Binary Search
Binary Search
Binary search takes a sorted array and repeatedly divides it in half, checking whether an item searched for is at the mid-point. If you were to just traverse the array, you would have a runtime of \(O(n)\). But because you are using divide and conquer (repeatedly halving to reduce the search space), you have a runtime of \(O(\log n)\).
Imports
# python standard library
from math import log
# pypi
from expects import (
equal,
expect,
)
Constants
NOT_FOUND = -1
Linear Search
The naive way is to just traverse the list.
def linear_search(a, x, verbose=True):
"""Brute-force search
Args:
a (list): source to search
x : Item to search for
verbose (bool): Emit number of loops
Returns:
int: index of x in a or -1 if not found
"""
counter = 0
for i in range(len(a)):
if verbose:
counter += 1
print("Loop {}".format(counter))
if a[i] == x:
return i
return NOT_FOUND
Interestingly, if you submit this it will time out.
Failed case #32/36: time limit exceeded (Time used: 9.98/5.00, memory used: 40480768/536870912.)
The Algorithm
This is given as part of the problem statement.
def binary_search(K, q, verbose=False):
"""Finds the index of an item in the list
Args:
K (list): A sorted list of integers
q (int): the item to search for
verbose (bool): if true, emit the number of loops done
Returns:
int: index of q in K or -1 if not found
"""
min_index, max_index = 0, len(K) - 1
counter = 0
while max_index >= min_index:
if verbose:
counter += 1
print("In loop {} - {}:{}".format(counter, min_index, max_index))
mid_index = (min_index + max_index)//2
if K[mid_index] == q:
return mid_index
elif K[mid_index] < q:
min_index = mid_index + 1
else:
max_index = mid_index - 1
return NOT_FOUND
Testing
q = 9
K = [1, 3, 7, 8, 9, 12, 15]
expected = 4
actual = binary_search(K, q, True)
expect(actual).to(equal(expected))
Looking at the output you can see that after finding that the middle element didn't match q it searched the upper half of the list (by raising the Minimum Index to 4) and then found q at the point where the Minimum and Maximum Index were equal.
We can compare this to the linear search.
actual = linear_search(K, q)
expect(actual).to(equal(expected))
It works but it takes a little longer. You can see the theoretical (Big-O) runtimes are different as well.
print("O(n): {}".format(len(K)))
print("O(log n): {:.2f}".format(log(len(K), 2)))
Sorted Array Multiple Search Problem
Because you need at least a linear runtime to read in the inputs, the grader can't tell that our search took less time than it took to read in the list. Because of this they set up a slightly harder problem to solve which can be graded.
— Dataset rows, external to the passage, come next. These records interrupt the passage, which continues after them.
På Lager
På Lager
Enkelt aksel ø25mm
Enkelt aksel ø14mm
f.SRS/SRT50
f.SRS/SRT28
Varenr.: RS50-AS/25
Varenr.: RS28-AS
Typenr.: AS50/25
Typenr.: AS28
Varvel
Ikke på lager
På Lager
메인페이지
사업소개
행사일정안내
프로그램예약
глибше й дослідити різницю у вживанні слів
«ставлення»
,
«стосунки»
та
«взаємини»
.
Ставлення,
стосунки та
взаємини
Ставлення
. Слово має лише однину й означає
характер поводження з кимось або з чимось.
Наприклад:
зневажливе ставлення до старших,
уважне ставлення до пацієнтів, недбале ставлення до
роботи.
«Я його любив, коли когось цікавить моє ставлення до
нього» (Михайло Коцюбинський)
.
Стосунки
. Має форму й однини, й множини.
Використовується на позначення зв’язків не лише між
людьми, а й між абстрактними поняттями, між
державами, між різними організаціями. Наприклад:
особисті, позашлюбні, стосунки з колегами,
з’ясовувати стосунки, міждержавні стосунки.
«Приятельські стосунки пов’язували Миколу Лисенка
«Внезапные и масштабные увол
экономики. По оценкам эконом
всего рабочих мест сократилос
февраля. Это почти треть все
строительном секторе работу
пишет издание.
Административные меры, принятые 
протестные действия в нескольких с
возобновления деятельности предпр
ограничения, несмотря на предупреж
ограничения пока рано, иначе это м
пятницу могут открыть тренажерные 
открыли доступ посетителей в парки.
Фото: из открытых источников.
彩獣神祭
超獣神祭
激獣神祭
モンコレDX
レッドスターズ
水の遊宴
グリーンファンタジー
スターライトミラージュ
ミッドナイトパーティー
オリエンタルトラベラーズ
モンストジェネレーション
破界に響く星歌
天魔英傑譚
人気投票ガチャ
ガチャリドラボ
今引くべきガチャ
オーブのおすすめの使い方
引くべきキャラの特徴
Problem | Search multiple keys in a sorted sequence of keys |
Input | A sorted array \(K=[k_0,\ldots,k_{n-1}]\) of integers and \(Q=[q_0,\ldots,q_{n-1}\)] |
Output | For each \(q_i\), its index in \(K\) or \(-1\) if it isn't in \(K\) |
Constraints | \(1\le n, m \le 10^4,1 \le k_i \le 10^9\) for all \(0\le i < n;1 \le q_j \le 10^9\) for all \(0 \le j |
Implementation
def multiple_search(source, keys):
"""Searches the source for the keys
Args:
source (list): sorted list of search items
keys (list): items to search for in the source
Returns:
list: indices of keys in source
"""
return [binary_search(source, key) for key in keys]
I wrote this based on the problem statement, but if you look at the sample code they actually do the iteration themselves so you only need to implement binary_search
.
Sample
Inputs
1 5 8 12 13 8 1 23 1 11
Outputs
2 0 -1 0 -1
class TestKeys:
source = 'source'
search_terms = 'search-terms'
expected = 'outputs'
TEST_CASES = dict(
one={
TestKeys.source: [1, 3, 7, 8, 9, 12, 15],
TestKeys.search_terms: [9, 56, 3, 55, 1],
TestKeys.expected: [4, -1, 1, -1, 0],
},
two={
TestKeys.source: [1, 5, 8, 12, 13],
TestKeys.search_terms: [8, 1, 23, 1, 11],
TestKeys.expected: [2, 0, -1, 0, -1],
}
)
Testing
for example, case in TEST_CASES.items():
print(example)
expected = case[TestKeys.expected]
actual = multiple_search(case[TestKeys.source],
case[TestKeys.search_terms])
expect(actual).to(equal(expected))
Grading
The binary search improves quite a bit over the linear search, passing the grader.
Good job! (Max time used: 0.69/5.00, max memory used: 40230912/536870912.)